___ DOCUMENT SECTION ___
John of Lusignan (French: Jean de Lusignan; c. 1329 or 1329/1330 – 1375) was a regent of the Kingdom of Cyprus and titular Prince of Antioch. He was son of King Hugh IV of Cyprus and his second wife Alix of Ibelin. He was a member of the House of Lusignan.

Life
While being a regent of Cyprus, he launched an attack on Mamluk ports. He attacked Sidon on 5 June 1369, but after a day of skirmishes, his fleet was diverted by a storm, he later avoided fortified Beirut, but managed to pillage both Botron and Tartus, then he went further north to Latakia, Ayas and Antalya, before attacking Alexandria on 9–10 July, where the Cypriots tried in vain to seize a large Moroccan merchantman, they later returned to Sidon on 19 July, where they managed to land and defeat the garrison, but forced to evacuate due to a storm, they eventually cast anchor at Famagusta on 22 July.

He was murdered as a result of his involvement in the murder of his elder brother, King Peter I of Cyprus. The historian Stefano Lusignan was his descendant. This is the Prince John that the Prince John Tower of the St. Hilarion Castle was named after. Tradition says that he killed the two Bulgarians that constituted his personal guard, by throwing them one by one from the windows of that particular tower.
___
*DIRECTIVES*:
a – Can you reproduce the passage of the text on John of Lusignan starting at "He was murdered" and ending at "that particular tower."?
b – Which lines of the plant sheet entries run starting at the line that contains "country: Trinidad and Tobago" and ending at the line that contains "elevation (m): 2134"? Write them out word for word, with both of those lines included and the pictures left out.
___ RECORDS SUPPLIED ___
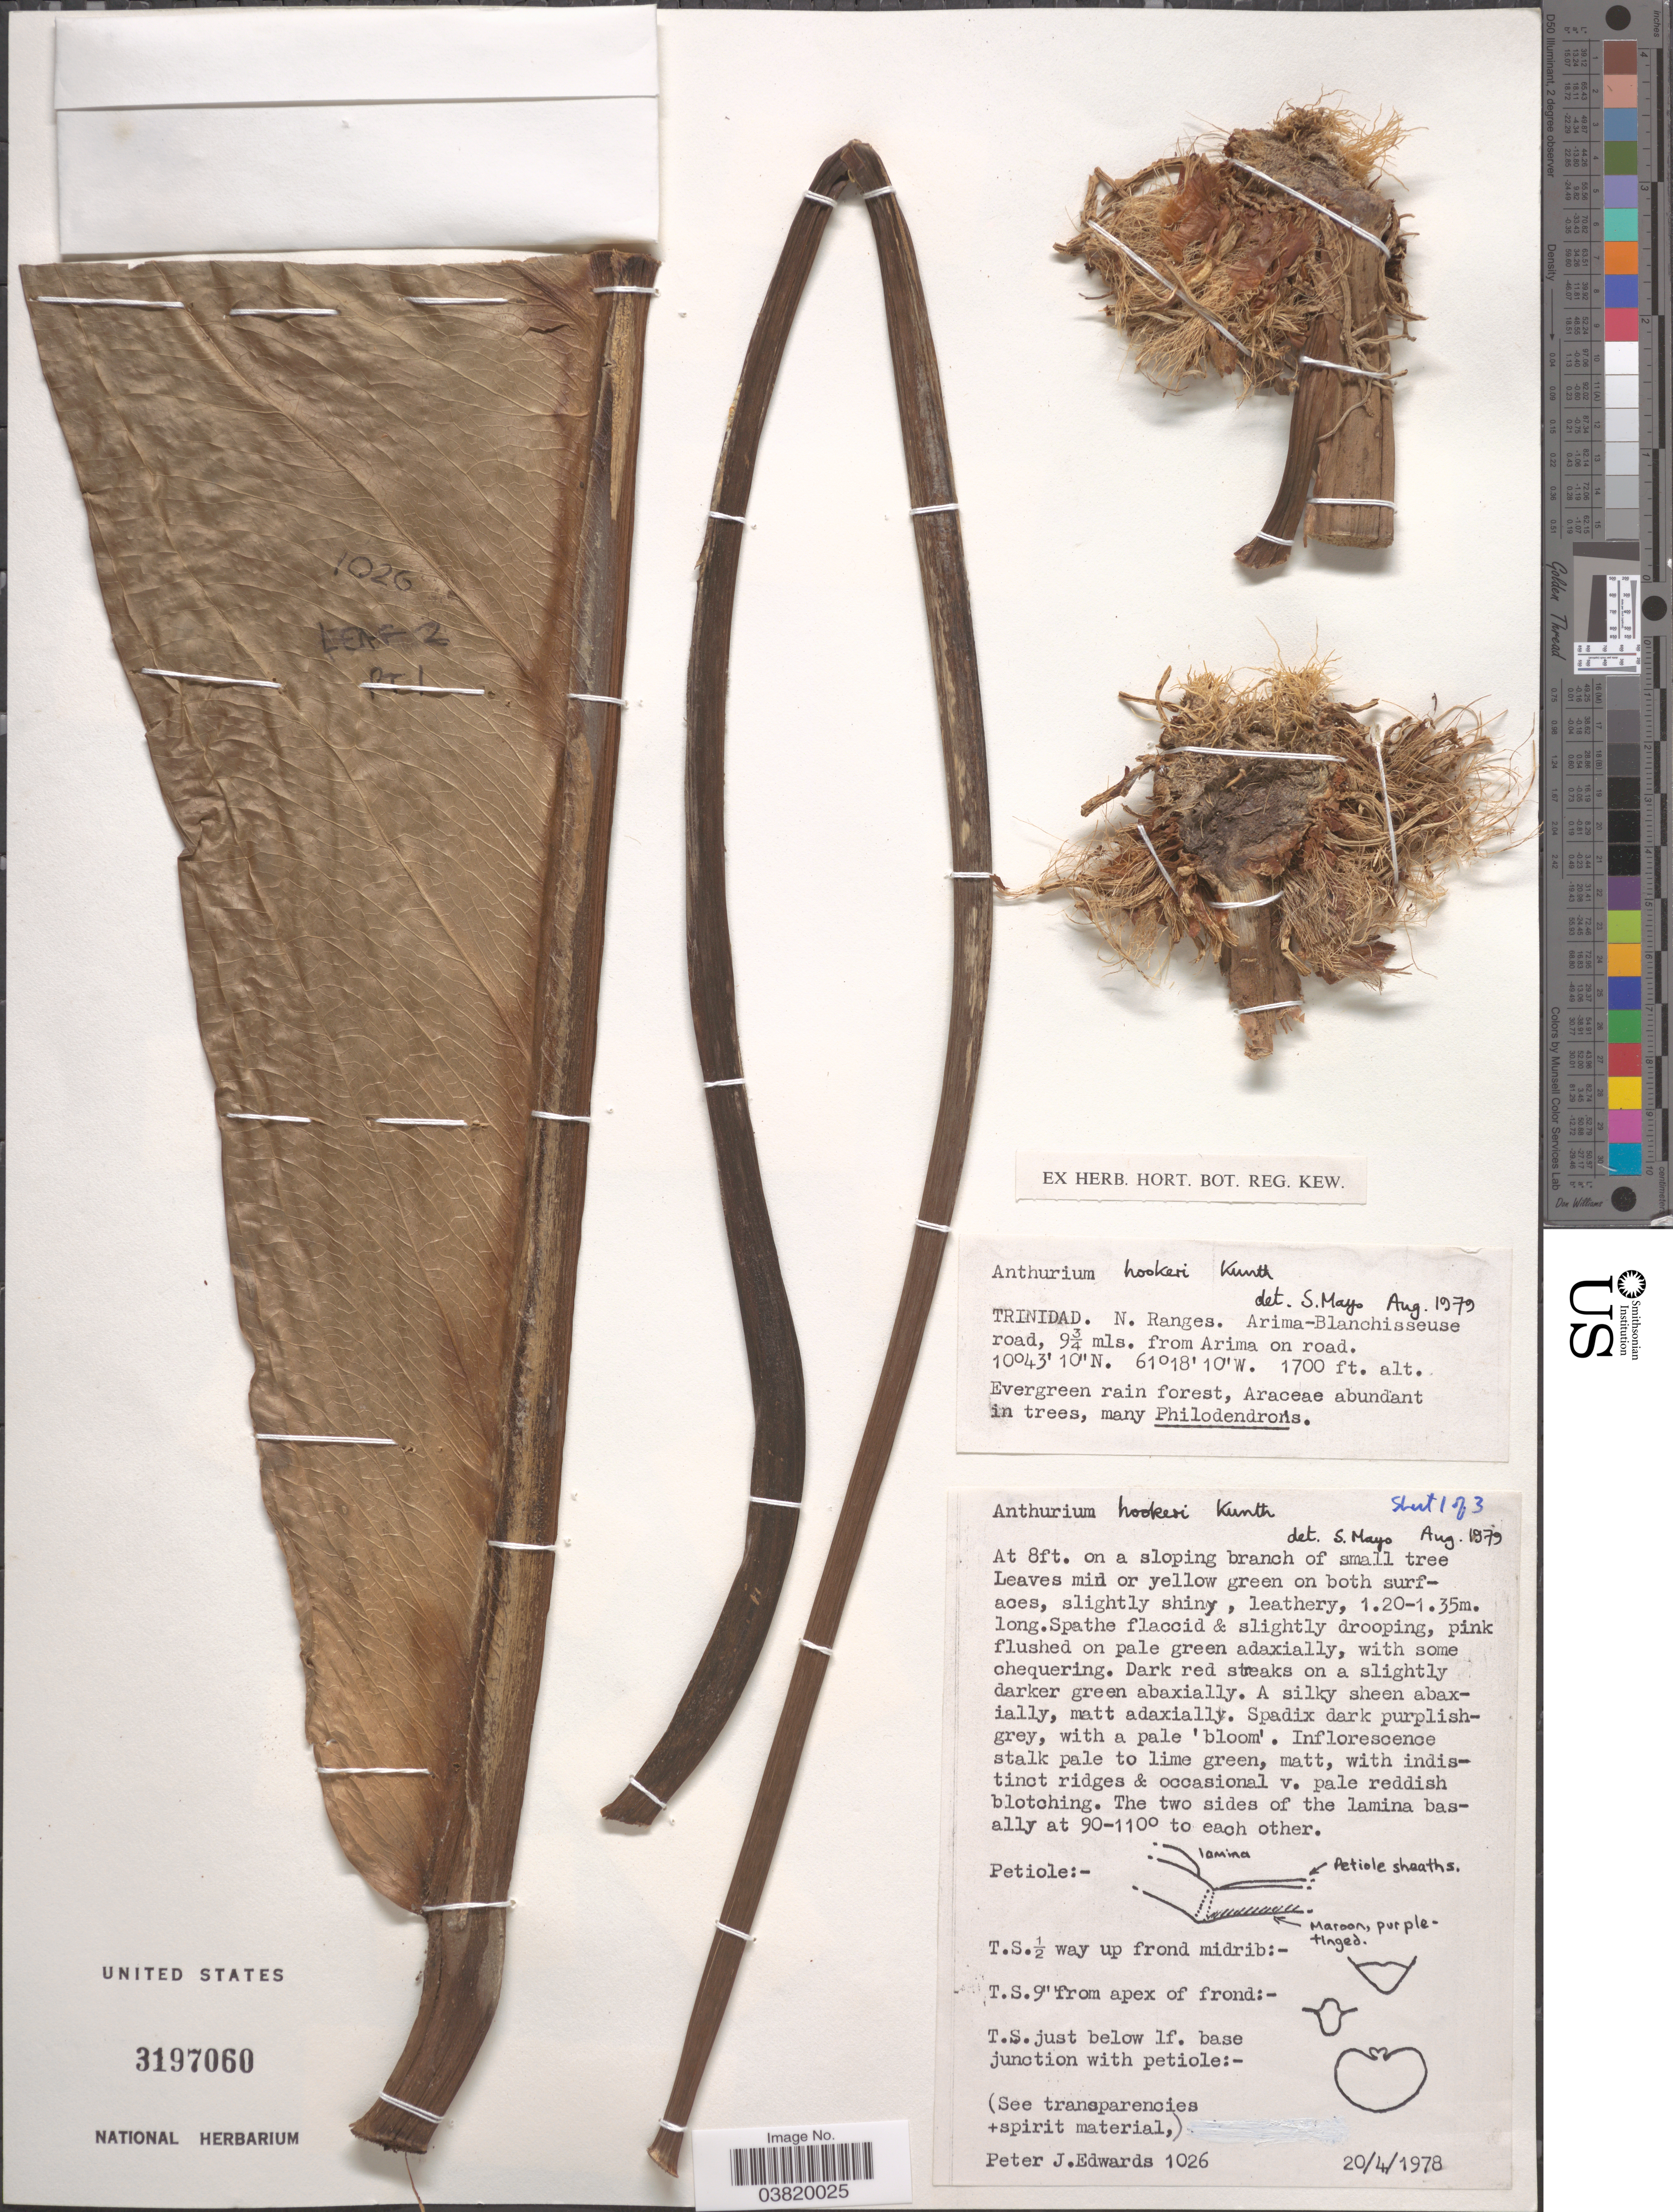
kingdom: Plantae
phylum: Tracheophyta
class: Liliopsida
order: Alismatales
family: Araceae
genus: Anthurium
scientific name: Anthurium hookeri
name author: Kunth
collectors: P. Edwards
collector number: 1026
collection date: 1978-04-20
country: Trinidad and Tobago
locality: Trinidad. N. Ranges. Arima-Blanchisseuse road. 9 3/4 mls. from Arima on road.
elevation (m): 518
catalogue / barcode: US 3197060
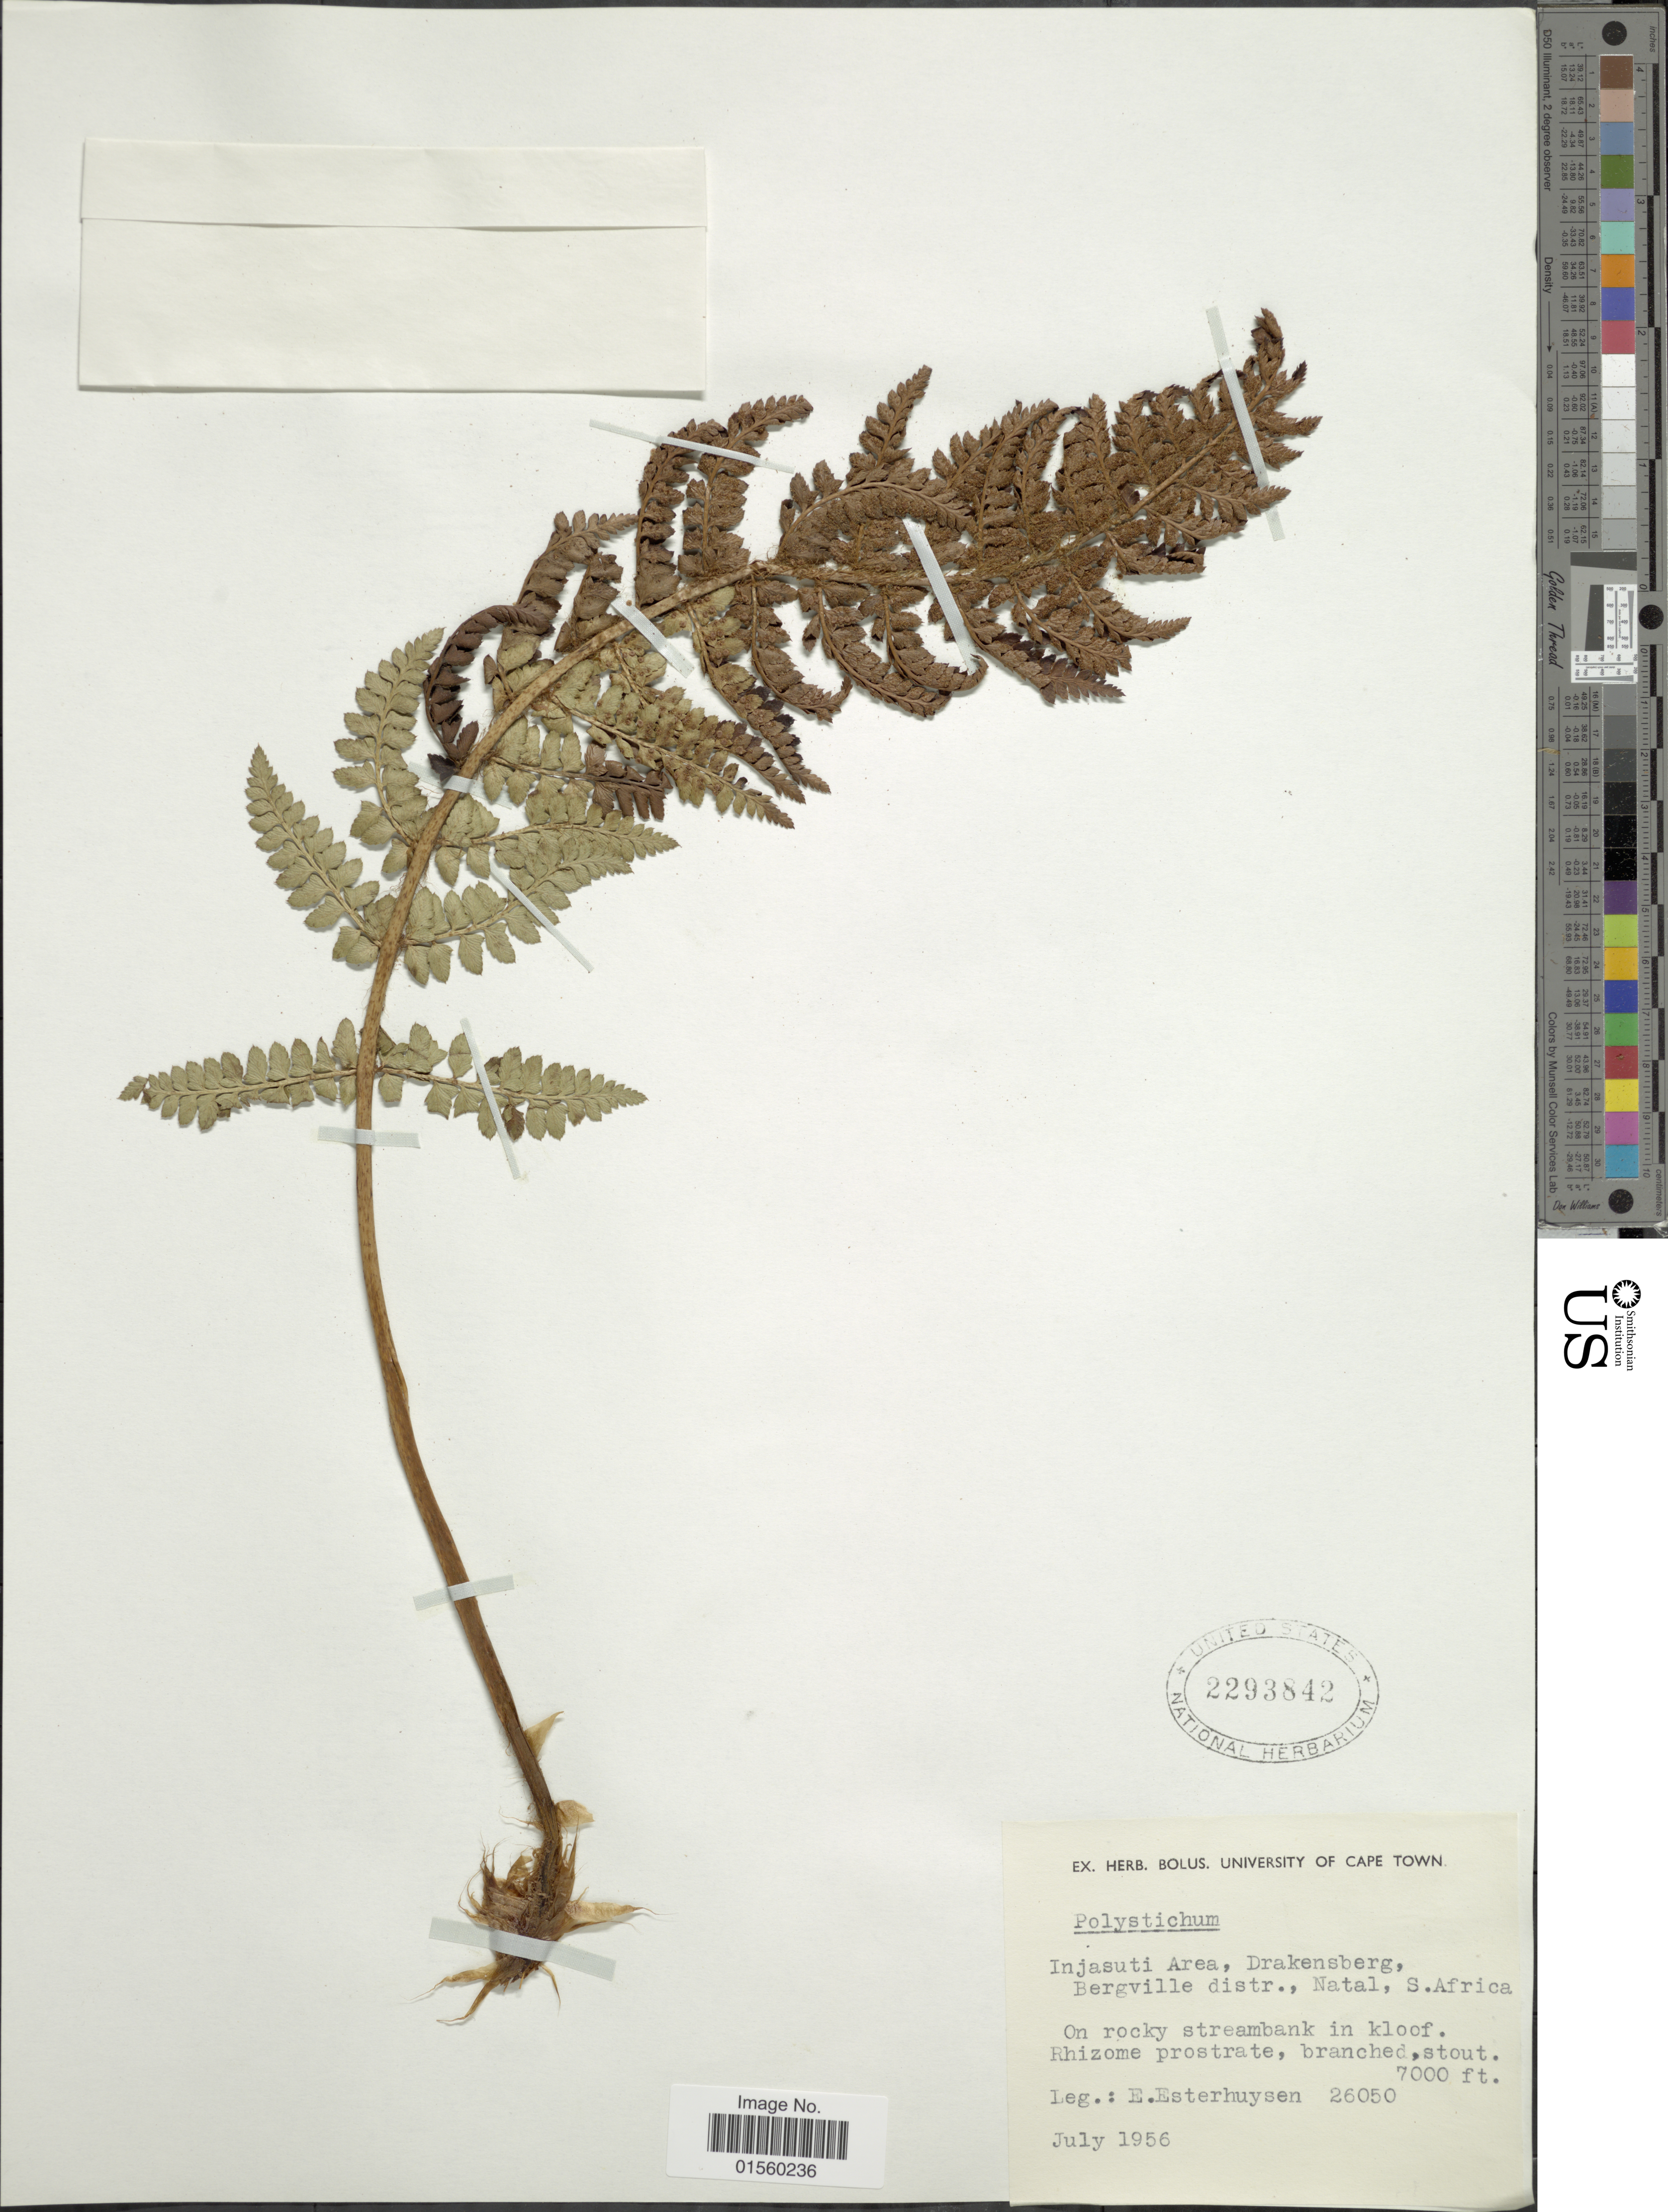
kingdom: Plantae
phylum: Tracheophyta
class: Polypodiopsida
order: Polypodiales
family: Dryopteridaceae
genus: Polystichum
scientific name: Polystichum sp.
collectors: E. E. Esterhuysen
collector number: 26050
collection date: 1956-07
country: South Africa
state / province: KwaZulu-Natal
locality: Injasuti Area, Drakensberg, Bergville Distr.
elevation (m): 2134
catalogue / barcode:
___
*OUTPUTS IN ORDER*:
a –
He was murdered as a result of his involvement in the murder of his elder brother, King Peter I of Cyprus. The historian Stefano Lusignan was his descendant. This is the Prince John that the Prince John Tower of the St. Hilarion Castle was named after. Tradition says that he killed the two Bulgarians that constituted his personal guard, by throwing them one by one from the windows of that particular tower.

b –
country: Trinidad and Tobago
locality: Trinidad. N. Ranges. Arima-Blanchisseuse road. 9 3/4 mls. from Arima on road.
elevation (m): 518
catalogue / barcode: US 3197060
kingdom: Plantae
phylum: Tracheophyta
class: Polypodiopsida
order: Polypodiales
family: Dryopteridaceae
genus: Polystichum
scientific name: Polystichum sp.
collectors: E. E. Esterhuysen
collector number: 26050
collection date: 1956-07
country: South Africa
state / province: KwaZulu-Natal
locality: Injasuti Area, Drakensberg, Bergville Distr.
elevation (m): 2134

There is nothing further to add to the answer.